(Requirement 1) In the Venezuela election article, which company reported that last year's vote was altered by at least a million votes?
(Requirement 2) Pick up the Venezuela election article after its final sentence and write what comes next.

(Document passage)
::::::

By Stefan M. Kløvning
Venezuela, Politics – After five years of Nicolás Maduro of the United Socialist Party (PSUV) ruling Venezuela by decree, the Venezuelans will vote again on Sunday for a new presidential election. Maduro is running for reelection, however, and currently has about 20% of the country’s support, according to polls by Datanalisis. His main contestants in the race are Henri Falcón and Javier Bertucci. Henri Falcón, leader of anti-Chavista party Progressive Advance, is currently in the lead with about 33%, whereas Bertucci is running as an independent with only 18%.
Maduro has repeatedly shown that he doesn’t care about for the democratic process. Last year he disqualified his opposition from running, infuriating the main parties Justice First, Popular Will, and Democratic Action. According to Reuters, his administration ironically later accused the opposition of not running solely because ‘it knows it will lose,’ and claimed the elections to be completely transparent. Furthermore, in an election last year determining who would ‘rewrite the nation’s Constitution and rule Venezuela with virtually unlimited authority until they finish their work’ – of a list of government allies, including Maduro’s wife – the vote was altered by at least a million votes according to Smartmatic, the software company responsible for setting up voting systems for the country. There are countless instances of such corruption occurring in the country, for instance with anti-Maduro neighborhoods getting a shortage of polling stations in a gubernatorial election in October, and thus being ‘robbed of votes’ according to opposition activists.

::::::

(Data listing)
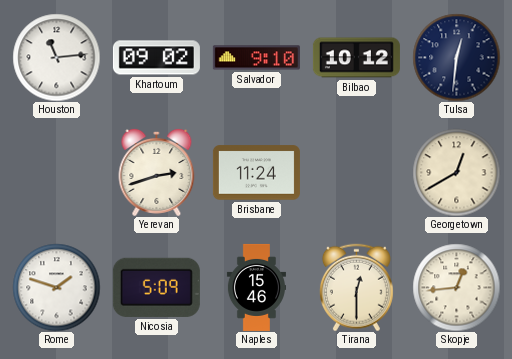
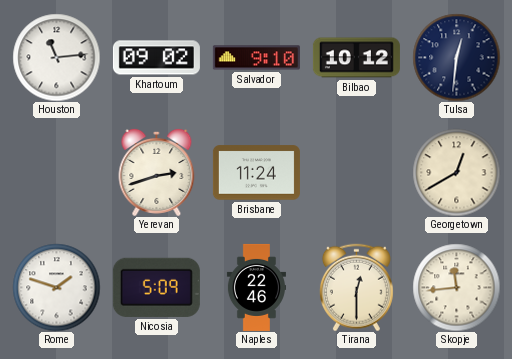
Naples: 15:46 -> 22:46
Skopje: 12:44 -> 11:44
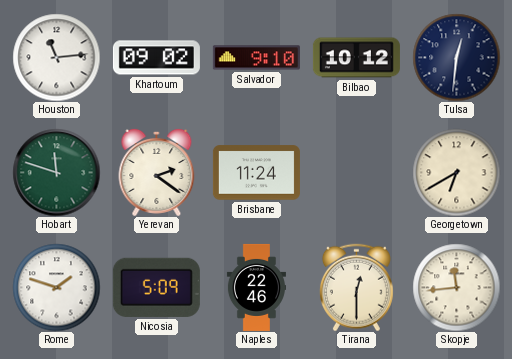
Hobart: none -> 11:48
Yerevan: 2:42 -> 2:21
Georgetown: 12:40 -> 6:40
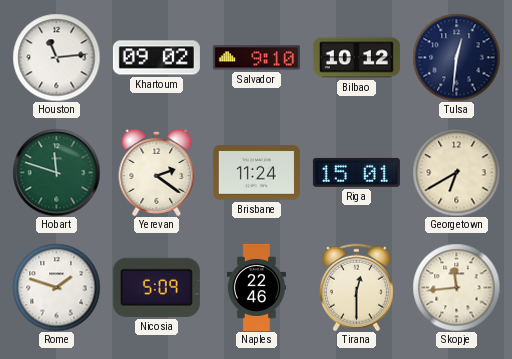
Riga: none -> 15:01
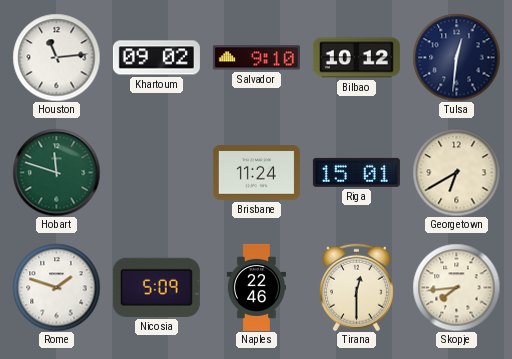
Yerevan: 2:21 -> none
Skopje: 11:44 -> 7:44
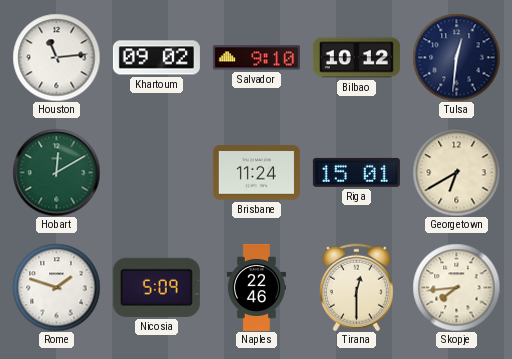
Hobart: 11:48 -> 12:10
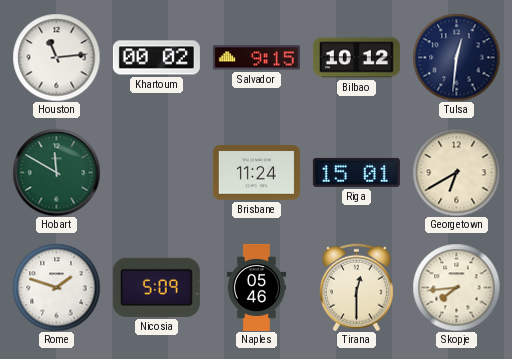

::::::

(Answer 1) Smartmatic

(Answer 2)
This has made many Venezuelans lose trust in the political system in the country, causing much of the opposition to plan to boycott the vote. According to Gallup, 75% of Venezuelans believe that corruption is widespread in the Venezuelan government. Venezuela is also rated 18/100 on corruption by Transparency International (where 0 is most corrupt). The Venezuelans are in a difficult situation, especially those suffering from the failure of the Socialist policies implemented there, but they seem to have preferred Chavéz over Maduro, with 58% approving of Chavéz, whereas Maduro only got 34%. This is a rather strange statistic as Maduro inherited a country on top of the world misery index from Chavéz in 2013. He somehow managed to literally make the country seven times worse, moving it from 79.4 to 573.4 on the misery index and becoming the 57th country to hyperinflate at the end of 2016. That statistic seems also to have doubled for the measurement of 2017. According to the opposition-controlled National Assembly, they’ve now reached nearly 14,000% in annual inflation. Maduro tries to solve the problem by printing more money, taking his country down the same road as Zimbabwe (which reached an incredible 79.8 billion percent month-over-month inflation rate in mid-November 2008 and as a result stopped printing money in 2009). How does he still manage to get support? He puts the blame on American sanctions.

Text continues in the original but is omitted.